# Multiflora Rose (Rosa multiflora)



## ParanoidBeek (Aug 1, 2010)

This is some really nasty stuff, but its here, and apparently going to stay. Does anyone know if it is atleast good for the bees with nectar or pollen?


----------



## spieker (Jun 26, 2009)

I agree that multiflora rose is nasty stuff. There is a lot of it where I am in VA. I have checked many times to see if the bees were working it. About half of the time, there were no bees. Other times just one or two. There may be something else that they prefer blooming at the same time. 

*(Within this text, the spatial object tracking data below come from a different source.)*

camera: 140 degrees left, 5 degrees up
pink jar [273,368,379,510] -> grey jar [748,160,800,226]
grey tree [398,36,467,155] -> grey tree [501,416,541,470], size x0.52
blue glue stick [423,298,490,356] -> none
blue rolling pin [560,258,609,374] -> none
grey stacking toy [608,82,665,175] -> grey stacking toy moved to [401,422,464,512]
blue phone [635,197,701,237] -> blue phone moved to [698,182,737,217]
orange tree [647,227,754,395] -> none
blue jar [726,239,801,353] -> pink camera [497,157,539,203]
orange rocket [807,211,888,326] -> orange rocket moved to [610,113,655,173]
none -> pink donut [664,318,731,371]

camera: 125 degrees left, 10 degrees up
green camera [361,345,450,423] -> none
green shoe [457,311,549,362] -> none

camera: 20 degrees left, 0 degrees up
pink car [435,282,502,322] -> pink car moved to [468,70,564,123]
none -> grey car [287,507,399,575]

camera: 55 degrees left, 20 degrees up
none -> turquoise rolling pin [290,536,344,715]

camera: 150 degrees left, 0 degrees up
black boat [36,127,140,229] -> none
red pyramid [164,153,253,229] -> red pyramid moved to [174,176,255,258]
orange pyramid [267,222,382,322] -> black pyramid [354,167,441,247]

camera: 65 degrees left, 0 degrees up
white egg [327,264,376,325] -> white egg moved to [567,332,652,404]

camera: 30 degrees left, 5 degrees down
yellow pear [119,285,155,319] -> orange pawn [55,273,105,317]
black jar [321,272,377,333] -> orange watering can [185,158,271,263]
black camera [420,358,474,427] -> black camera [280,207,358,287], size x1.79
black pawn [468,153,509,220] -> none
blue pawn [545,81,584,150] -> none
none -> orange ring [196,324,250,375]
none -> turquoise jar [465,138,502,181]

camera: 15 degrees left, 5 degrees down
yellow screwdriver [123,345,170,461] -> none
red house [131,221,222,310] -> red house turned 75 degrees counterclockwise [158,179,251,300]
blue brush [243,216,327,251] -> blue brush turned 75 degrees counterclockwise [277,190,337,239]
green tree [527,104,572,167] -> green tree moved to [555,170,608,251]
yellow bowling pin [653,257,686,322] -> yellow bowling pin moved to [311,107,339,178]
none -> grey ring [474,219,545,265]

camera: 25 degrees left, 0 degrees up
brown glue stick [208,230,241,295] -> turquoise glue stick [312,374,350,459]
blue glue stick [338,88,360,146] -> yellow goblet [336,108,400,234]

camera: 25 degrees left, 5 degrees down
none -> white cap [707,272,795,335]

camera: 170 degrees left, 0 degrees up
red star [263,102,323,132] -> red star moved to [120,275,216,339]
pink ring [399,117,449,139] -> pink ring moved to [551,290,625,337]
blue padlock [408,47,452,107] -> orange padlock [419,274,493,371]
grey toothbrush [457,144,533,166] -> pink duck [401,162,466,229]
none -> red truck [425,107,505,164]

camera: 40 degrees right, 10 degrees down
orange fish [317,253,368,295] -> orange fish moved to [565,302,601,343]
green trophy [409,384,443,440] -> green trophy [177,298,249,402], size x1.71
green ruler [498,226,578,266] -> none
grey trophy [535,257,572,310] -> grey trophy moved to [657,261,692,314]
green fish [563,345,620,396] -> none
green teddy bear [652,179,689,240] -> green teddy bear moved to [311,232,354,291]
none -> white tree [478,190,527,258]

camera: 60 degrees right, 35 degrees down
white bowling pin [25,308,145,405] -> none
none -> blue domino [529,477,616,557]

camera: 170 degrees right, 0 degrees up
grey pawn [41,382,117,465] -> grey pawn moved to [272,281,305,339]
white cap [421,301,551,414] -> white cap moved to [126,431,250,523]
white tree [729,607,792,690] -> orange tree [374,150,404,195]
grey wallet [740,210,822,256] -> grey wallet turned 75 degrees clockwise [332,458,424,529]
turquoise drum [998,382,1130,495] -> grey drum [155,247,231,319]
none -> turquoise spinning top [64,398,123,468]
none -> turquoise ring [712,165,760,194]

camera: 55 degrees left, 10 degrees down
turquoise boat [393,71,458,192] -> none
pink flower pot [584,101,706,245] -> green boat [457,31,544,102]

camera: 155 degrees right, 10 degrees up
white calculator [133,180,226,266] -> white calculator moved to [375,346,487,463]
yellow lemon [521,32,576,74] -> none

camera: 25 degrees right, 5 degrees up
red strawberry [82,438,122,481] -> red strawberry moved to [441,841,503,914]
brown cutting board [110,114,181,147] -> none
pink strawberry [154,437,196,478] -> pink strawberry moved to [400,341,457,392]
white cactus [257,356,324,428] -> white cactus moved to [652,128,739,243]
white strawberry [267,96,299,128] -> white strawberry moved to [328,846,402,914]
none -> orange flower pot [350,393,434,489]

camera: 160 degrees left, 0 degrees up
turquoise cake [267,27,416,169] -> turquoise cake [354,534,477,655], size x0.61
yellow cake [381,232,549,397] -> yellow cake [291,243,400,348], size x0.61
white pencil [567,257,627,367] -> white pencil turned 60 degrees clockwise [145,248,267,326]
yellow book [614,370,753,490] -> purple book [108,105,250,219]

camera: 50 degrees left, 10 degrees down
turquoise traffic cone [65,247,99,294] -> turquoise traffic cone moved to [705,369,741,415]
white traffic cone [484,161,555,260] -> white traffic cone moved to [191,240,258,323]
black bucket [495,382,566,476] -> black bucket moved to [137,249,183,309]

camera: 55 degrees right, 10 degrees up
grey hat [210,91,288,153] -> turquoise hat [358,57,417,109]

I am glad you asked the question. I hope that someone more knowledgeable will share what they have observed.


----------



## mwbratt (Mar 14, 2011)

It is nasty to manage, but our bees like it; doesn't bloom long in our area (NW Florida).


----------



## Michael B (Feb 6, 2010)

Bees pring in lot of pollen from it here. The pollen traps are full of it. The pollen tastes the way the rose smells. Delicious.


----------



## kenr (Sep 25, 2005)

Your goverment at work I wouldn't care if it brought a hundred Lbs of honey a year I wouldn't wish this pest on no man.It's right up there with Kudzu.


----------



## frank59 (Jun 12, 2013)

If anybody wants to help, I'll pay $100 plus shipping for 2-3 lb of multiflora mature hips.
My vet recommended some extract for my old dog. I cannot find any in north FL.
Thanks, Frank


----------